ASH staff recently spent time in Geneva, Switzerland to attend the 41st session of the United Nations Human Rights Council. The UN Human Rights Council is an inter-governmental body within the United Nations system responsible for strengthening the promotion and protection of human rights around the world. Several of those rights, including the right to health, pertain to tobacco control and our work at ASH.
As part of our human rights-based approach to ending the tobacco epidemic, we are working to elevate tobacco within human rights bodies such as the Human Rights Council.
ASH and our partners submitted a written statement in advance of the three-week session, and also gave an oral statement during the general debate.
In addition, we hosted a side event and encouraged government and civil society representatives to attend and learn more about tobacco’s negative impact on human rights. We had numerous other meetings with country representatives to encourage them to consider tobacco as an important part of their human rights work in their home countries.

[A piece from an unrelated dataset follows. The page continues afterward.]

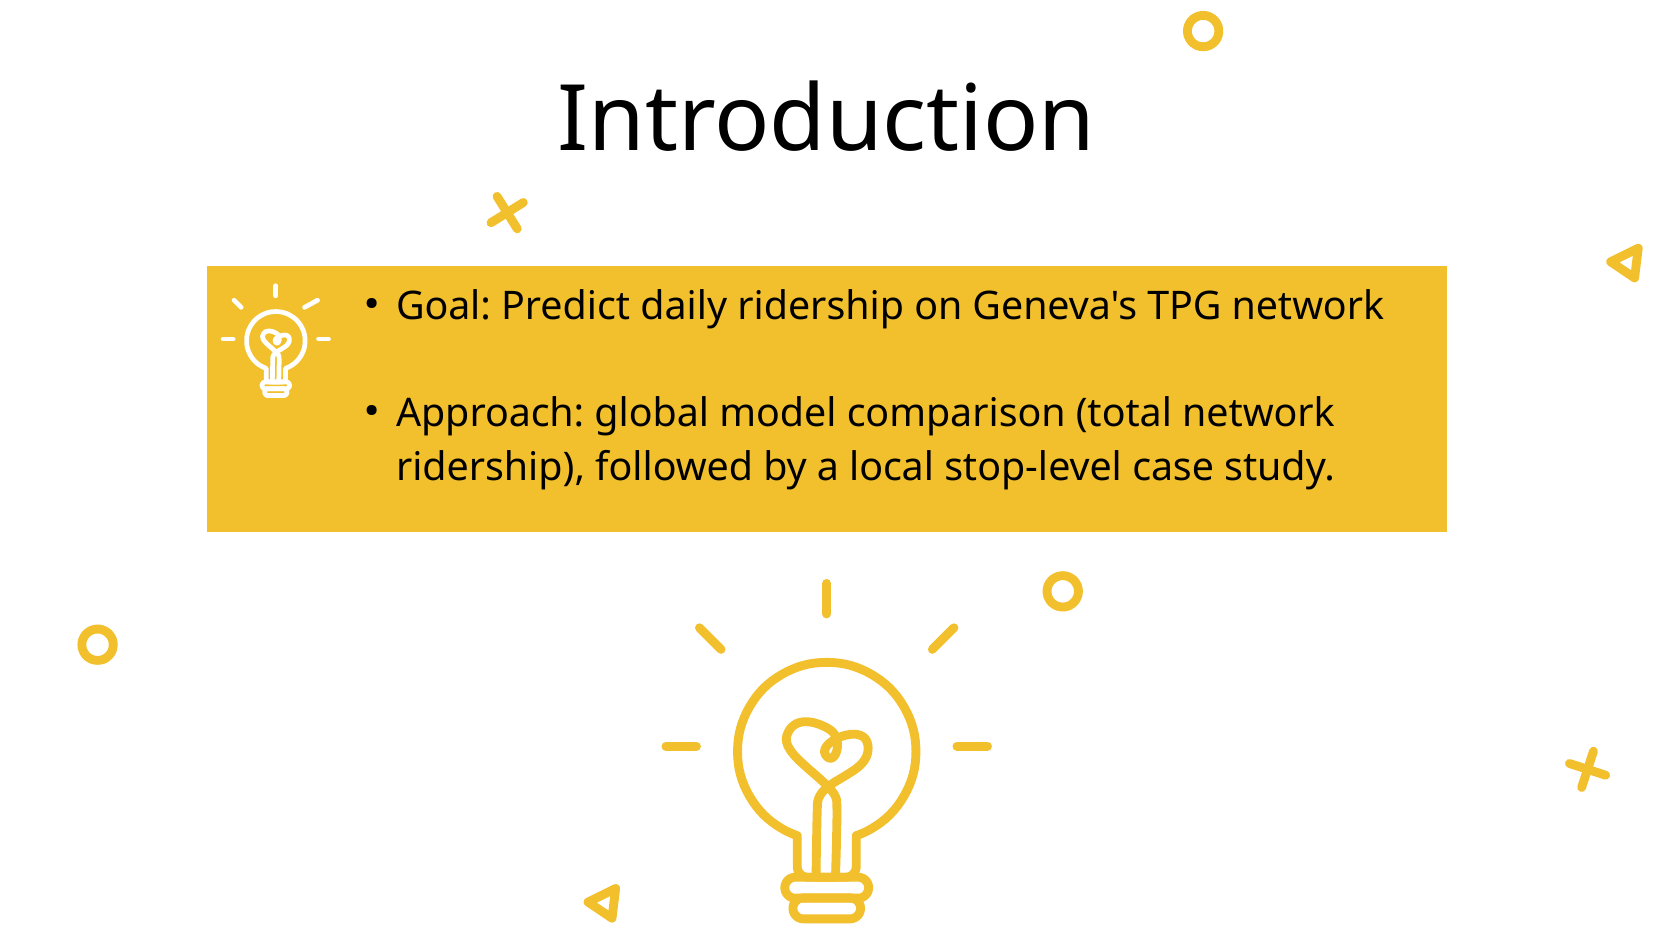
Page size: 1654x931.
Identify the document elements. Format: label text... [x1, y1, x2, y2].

title Introduction [82, 37, 1571, 193]
list Goal: Predict daily ridership on Geneva's TPG network Approach: global model comparison (total network ridership), followed by a local stop-level case study. [354, 277, 1447, 532]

Our goal is for the devastation caused by tobacco to be taken up as an issue by the Human Rights Council. Tobacco remains the leading cause of global preventable death. Left unchecked, tobacco will kill 1 billion people this century and will cost the global economy up to two percent of its GDP, which is a substantial barrier to economic and human development.
The Council can call on governments to better protect their citizens from the harms of tobacco and the actions of the tobacco industry. The Human Rights Council can help governments recognize this for the serious human rights issue it is, and take action to end the tobacco epidemic.